Hospital Group Registers Voters To Help Tort Reform Fight - WLOX.com - The News for South Mississippi

Hospital Group Registers Voters To Help Tort Reform Fight

The Mississippi Hospital Association organized the voter registration efforts at Gulf Coast, Biloxi Regional and Garden Park Medical Centers. Its goal was to make sure that some of Mississippi's 44,000 hospital workers have a say in future health care policies adopted by the state legislature.

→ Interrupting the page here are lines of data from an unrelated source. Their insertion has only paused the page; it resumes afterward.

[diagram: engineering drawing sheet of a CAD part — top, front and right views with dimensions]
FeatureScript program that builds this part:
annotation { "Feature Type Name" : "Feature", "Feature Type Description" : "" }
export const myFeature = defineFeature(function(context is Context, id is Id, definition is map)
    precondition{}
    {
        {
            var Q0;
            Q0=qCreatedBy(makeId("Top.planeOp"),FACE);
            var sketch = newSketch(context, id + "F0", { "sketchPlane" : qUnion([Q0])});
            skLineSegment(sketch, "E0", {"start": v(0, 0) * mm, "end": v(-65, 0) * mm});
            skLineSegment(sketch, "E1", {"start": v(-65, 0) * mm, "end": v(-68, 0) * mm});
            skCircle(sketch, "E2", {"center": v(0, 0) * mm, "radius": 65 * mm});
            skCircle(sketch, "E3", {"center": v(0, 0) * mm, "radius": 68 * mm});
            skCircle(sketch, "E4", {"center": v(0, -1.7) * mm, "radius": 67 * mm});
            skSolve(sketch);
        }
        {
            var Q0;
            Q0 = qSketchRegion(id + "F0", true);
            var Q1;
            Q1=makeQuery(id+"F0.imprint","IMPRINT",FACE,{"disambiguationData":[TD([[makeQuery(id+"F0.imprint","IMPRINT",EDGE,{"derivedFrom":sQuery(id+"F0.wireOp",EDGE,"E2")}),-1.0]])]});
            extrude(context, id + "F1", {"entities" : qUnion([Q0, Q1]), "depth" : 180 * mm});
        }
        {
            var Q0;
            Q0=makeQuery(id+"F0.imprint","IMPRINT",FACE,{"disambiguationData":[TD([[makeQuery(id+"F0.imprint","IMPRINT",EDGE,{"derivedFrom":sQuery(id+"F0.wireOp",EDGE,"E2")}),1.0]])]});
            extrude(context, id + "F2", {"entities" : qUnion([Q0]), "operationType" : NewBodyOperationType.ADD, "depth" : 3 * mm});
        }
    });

Dr. Lynn Leatherwood is the chief of staff at Garden Park Medical Center. Last week, he had to treat a cancer patient, because the patient's oncologist didn't have malpractice insurance. "Basically as a primary care provider," Dr. Leatherwood said, "somebody who doesn't have the training or the background to handle that type of specific problem, I had to take care of that patient, which compromised the patient care."

Physicians such as Dr. Leatherwood contend that patient care all over Mississippi is in serious trouble because the state is still struggling with tort reform. "Trying to recruit a physician into Mississippi is just totally impossible now," the doctor said.

The Mississippi Hospital Association's solution to that problem is to get health care workers to ballot boxes. On Tuesday, it held voter registration drives at three coast hospitals. The association wants health care workers to support future candidates who support tort reform legislation.

Bill Peaks is the hospital administrator at Garden Park. "It's always good to try to get people mobilized to be involved in who represents us and how we're represented," he said.

Dawn Tohill was one of the health care workers who stopped by Garden Park's voter registration table. "I see many patients who don't get continued health care. And don't have health care," she said, just after she finished filling out her voter registration papers. "I don't want to see our doctors lose coverage. I don't want to see our patients go without coverage."

A tort reform brochure was passed out to anybody who registered to vote. It came from the Mississippi Hospital Association. It explains the hospital association's stance -- that the interests of patients must be put ahead of the interests of lawyers.